- Work to complete
Go through the entries below and report how many lines contain the string "front". Nothing but the number is wanted.

- Data extracts
================

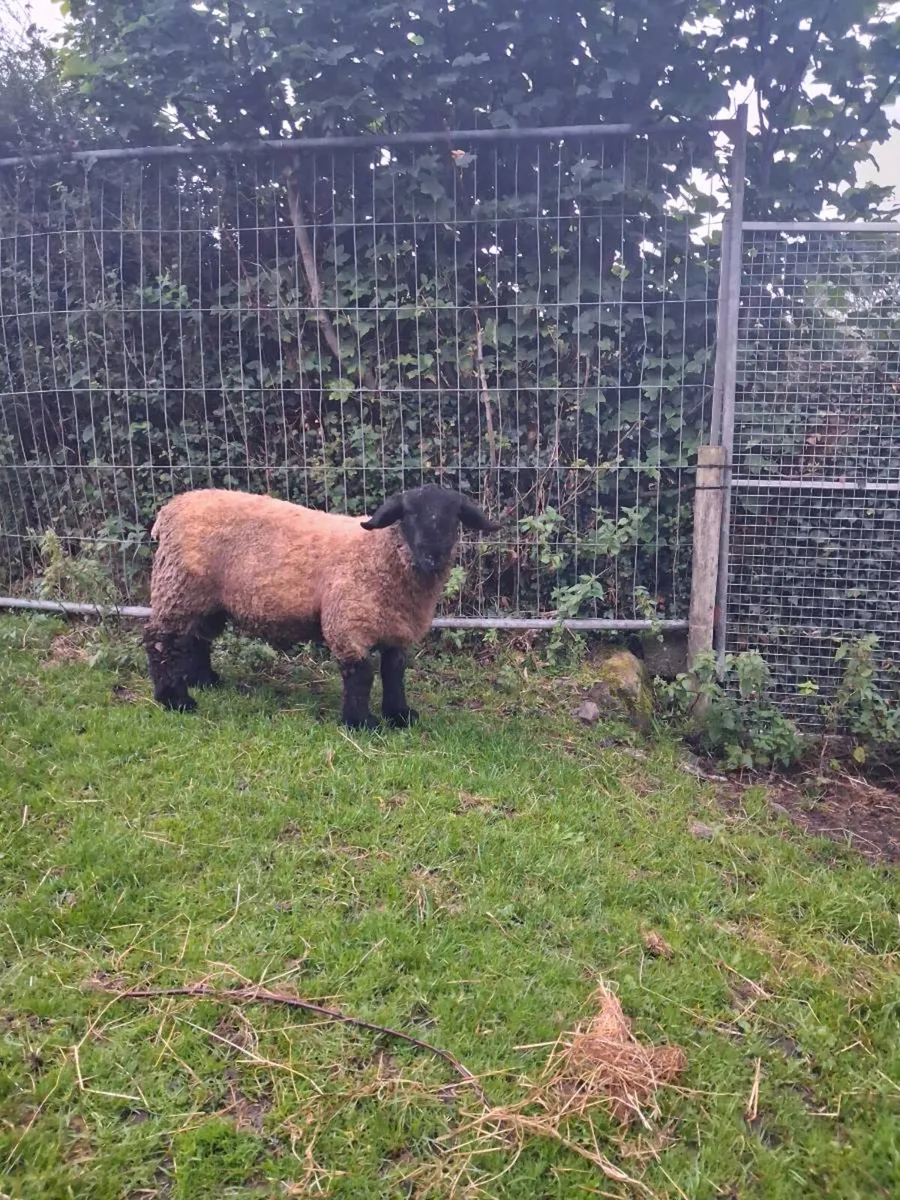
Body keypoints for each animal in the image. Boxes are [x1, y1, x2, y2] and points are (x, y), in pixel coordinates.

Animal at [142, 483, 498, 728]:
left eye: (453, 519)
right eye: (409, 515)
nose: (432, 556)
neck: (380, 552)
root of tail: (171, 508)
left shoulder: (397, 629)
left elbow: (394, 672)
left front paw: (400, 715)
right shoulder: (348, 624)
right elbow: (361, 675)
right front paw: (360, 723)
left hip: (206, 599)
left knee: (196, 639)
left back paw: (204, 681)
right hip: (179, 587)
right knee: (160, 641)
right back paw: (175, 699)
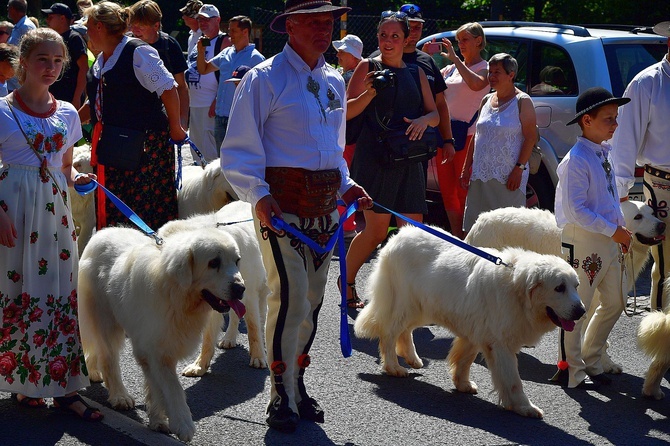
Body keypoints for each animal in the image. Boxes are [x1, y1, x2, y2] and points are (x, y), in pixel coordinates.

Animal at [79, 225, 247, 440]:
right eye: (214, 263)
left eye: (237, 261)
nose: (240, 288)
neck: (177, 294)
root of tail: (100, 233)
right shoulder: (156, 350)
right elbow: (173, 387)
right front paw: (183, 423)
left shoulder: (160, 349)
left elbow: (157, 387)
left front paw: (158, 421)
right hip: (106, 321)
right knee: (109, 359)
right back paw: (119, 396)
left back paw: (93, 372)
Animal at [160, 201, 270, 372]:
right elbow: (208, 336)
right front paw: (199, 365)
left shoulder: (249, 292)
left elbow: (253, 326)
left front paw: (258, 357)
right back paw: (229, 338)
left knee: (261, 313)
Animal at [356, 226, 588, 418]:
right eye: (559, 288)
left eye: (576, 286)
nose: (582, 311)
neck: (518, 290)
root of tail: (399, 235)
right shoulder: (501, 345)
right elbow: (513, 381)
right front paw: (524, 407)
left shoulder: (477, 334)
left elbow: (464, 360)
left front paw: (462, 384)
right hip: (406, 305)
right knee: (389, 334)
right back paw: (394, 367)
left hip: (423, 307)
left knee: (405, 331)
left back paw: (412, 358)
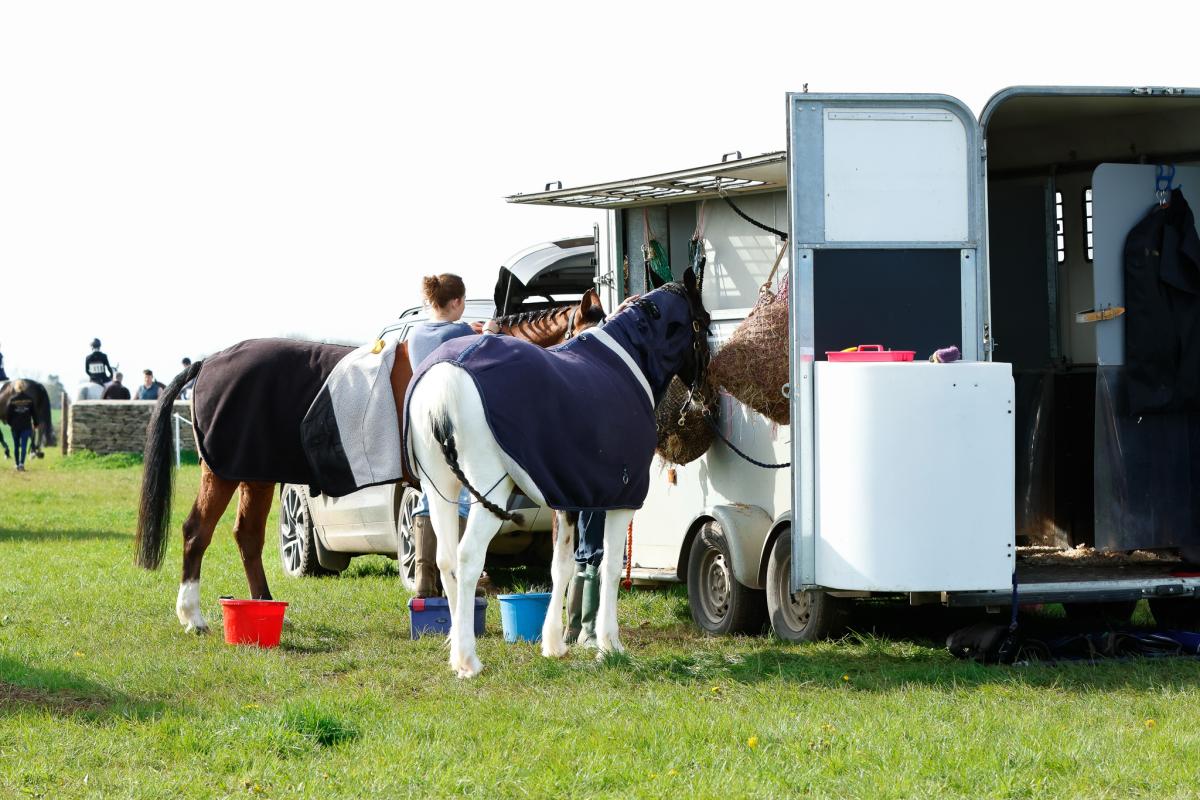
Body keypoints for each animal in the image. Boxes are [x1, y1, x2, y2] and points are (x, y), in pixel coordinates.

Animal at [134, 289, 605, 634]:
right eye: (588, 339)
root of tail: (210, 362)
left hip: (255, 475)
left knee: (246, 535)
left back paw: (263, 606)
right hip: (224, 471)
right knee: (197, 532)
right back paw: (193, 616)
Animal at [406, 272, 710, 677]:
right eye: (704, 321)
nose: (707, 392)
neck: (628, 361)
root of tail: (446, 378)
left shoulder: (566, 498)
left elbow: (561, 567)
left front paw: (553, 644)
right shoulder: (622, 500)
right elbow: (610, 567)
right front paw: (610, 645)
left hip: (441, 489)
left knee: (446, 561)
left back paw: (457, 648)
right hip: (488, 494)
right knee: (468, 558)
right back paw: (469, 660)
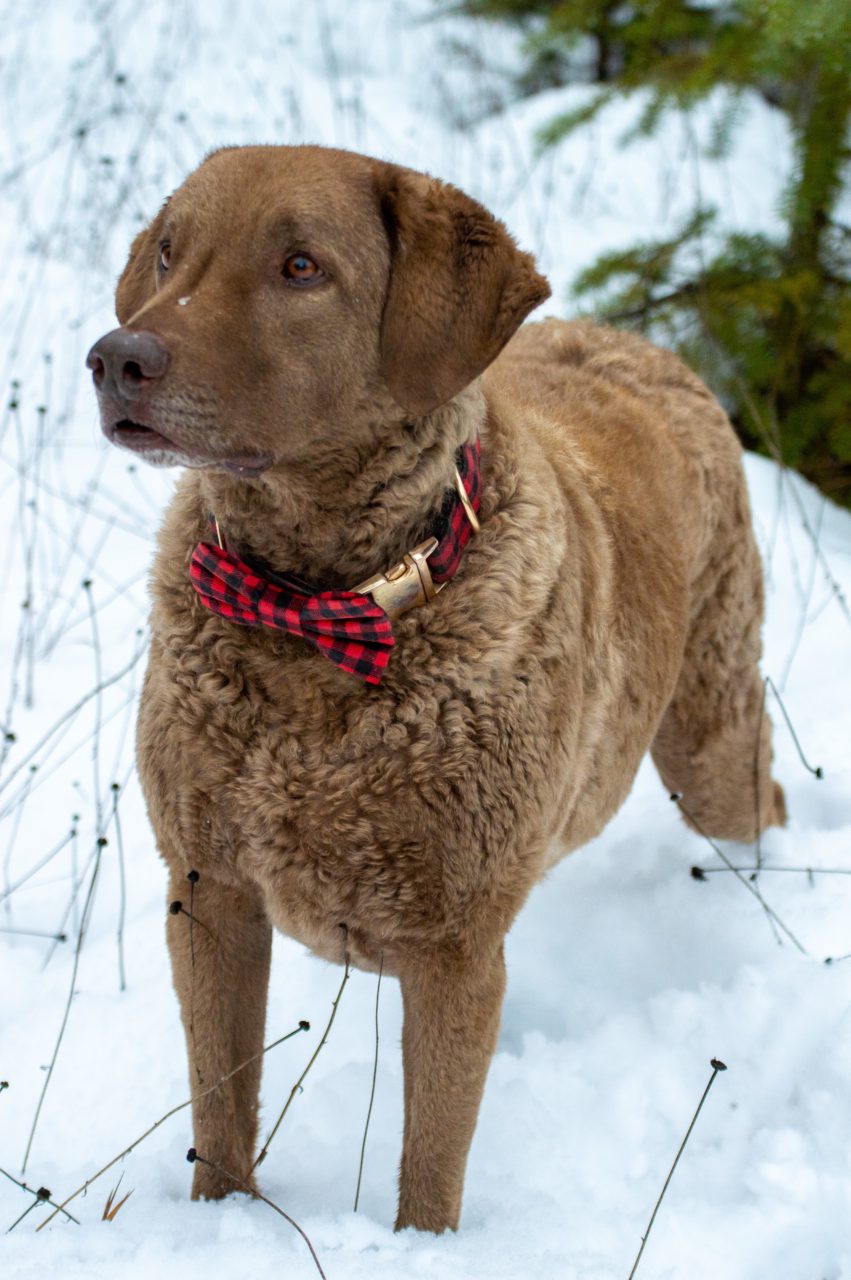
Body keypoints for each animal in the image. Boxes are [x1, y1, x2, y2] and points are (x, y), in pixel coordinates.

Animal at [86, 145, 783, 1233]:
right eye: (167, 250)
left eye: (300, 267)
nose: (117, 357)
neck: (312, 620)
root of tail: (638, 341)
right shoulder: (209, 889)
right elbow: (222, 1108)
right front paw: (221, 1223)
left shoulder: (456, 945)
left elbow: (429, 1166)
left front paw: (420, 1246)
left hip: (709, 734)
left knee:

================

- Answer box
12